>> start MATERIALS PROVIDED

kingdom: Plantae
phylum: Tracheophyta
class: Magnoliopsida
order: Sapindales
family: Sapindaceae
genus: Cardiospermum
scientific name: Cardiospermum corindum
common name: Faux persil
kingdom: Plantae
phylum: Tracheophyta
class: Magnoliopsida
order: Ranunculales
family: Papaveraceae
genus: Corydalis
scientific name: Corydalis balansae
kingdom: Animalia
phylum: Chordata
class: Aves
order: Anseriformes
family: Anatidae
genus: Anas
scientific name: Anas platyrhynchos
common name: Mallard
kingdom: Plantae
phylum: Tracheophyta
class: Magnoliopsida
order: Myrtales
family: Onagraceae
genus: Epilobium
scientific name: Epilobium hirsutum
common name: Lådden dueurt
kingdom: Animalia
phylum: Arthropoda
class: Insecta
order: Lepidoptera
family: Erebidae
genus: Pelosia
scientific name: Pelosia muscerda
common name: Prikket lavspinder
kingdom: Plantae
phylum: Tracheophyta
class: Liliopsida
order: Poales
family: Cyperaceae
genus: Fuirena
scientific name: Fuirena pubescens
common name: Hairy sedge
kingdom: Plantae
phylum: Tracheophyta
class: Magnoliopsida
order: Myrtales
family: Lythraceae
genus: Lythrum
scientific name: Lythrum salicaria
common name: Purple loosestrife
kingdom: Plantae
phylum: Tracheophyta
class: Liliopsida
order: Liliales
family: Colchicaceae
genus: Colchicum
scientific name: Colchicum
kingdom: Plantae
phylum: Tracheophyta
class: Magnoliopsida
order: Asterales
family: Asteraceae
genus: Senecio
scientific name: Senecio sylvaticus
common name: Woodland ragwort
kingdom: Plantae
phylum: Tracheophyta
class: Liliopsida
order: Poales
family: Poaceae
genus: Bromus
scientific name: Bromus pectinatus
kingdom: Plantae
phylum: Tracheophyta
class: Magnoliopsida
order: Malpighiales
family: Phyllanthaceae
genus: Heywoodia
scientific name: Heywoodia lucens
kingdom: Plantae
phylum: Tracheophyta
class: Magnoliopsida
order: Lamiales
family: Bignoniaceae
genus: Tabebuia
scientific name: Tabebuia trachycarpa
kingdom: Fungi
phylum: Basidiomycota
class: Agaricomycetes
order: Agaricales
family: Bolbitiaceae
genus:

>> end MATERIALS PROVIDED

# STATED TASK
Pull out every line in the rows above that contains the word "common", and list those lines.

# ANSWER TO THE TASK
common name: Faux persil
common name: Mallard
common name: Lådden dueurt
common name: Prikket lavspinder
common name: Hairy sedge
common name: Purple loosestrife
common name: Woodland ragwort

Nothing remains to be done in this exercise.